Tuning¶
The SQL engine can be tuned for each query, from controlling the resources involved when running the aforementioned query.
To instruct the engine what to do, a user would have to set a few parameters using the SET
statement.
Control execution¶
Querying a table can take a long time if it contains a lot of records. The underlying Kafka topic has to be read and the filter conditions applied and the projections made. Even more, the SELECT
statement could end up
bringing a large amount of data to the client. To be able to constrain the resources involved, the SQL engine allows for context customization, which ends up driving the execution, thus giving control to the user.
Here is the list of context parameters to overwrite:
Name | Description | Usage |
---|---|---|
max.size |
The maximum amount of data to return.
It can be expressed as bytes (1024b), as kilo-bytes (1024k)
, as mega-bytes (10m) or as giga-bytes (5g).
Default is 20MB
|
SET max.bytes = '20m'; will set a max of 20MB to be returned
|
max.query.time |
The maximum amount of time the query
is allowed to run. It can be specified as millisecon (2000ms)
,as hours (2h), minutes (10m) or seconds (60s).
Default is 1 hour
|
SET max.time = '60000ms'; sets a one minute query limit
|
max.idle.time |
The amount of time to wait
when no more records are read from the source
before the query is completed.
Default is 5 seconds.
|
SET max.idle.time = '5s'; ;sets a maximum of 5 calls returning 0.
|
LIMIT N |
The maximum of records to return.

RECORDED INFORMATION:
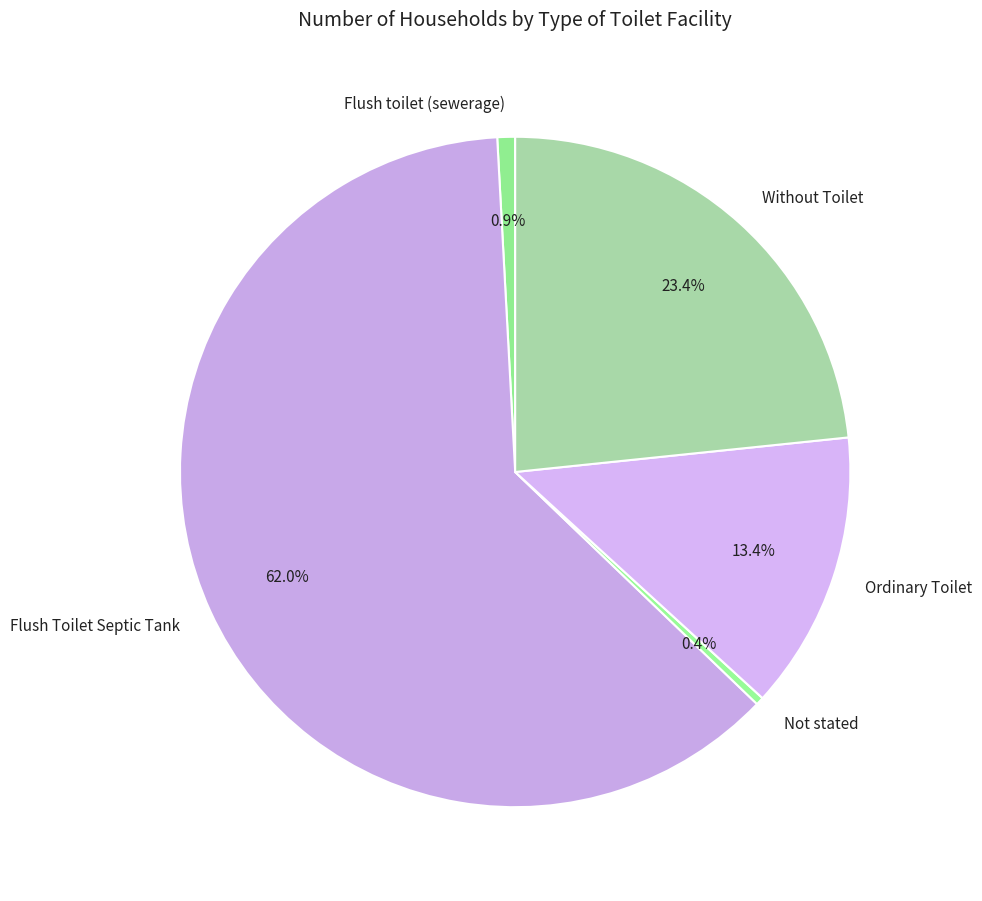

What is the largest slice in the pie chart?

Flush Toilet Septic Tank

EXERCISE SET:
(1) In the tuning text, what is the default value of max.idle.time?
(2) Do the following statements agree with the tuning text? For each one, answer yes or no and quote the deciding words.
(a) The default for max.size is 20MB.
(b) max.query.time can be given in days.
(c) Users set the parameters with the SET statement.

ANSWERS IN ORDER:
(1) 5 seconds.

(2)
(a) Yes: "Default is 20MB"
(b) No: "as hours (2h), minutes (10m) or seconds (60s)"
(c) Yes: "set a few parameters using the SET"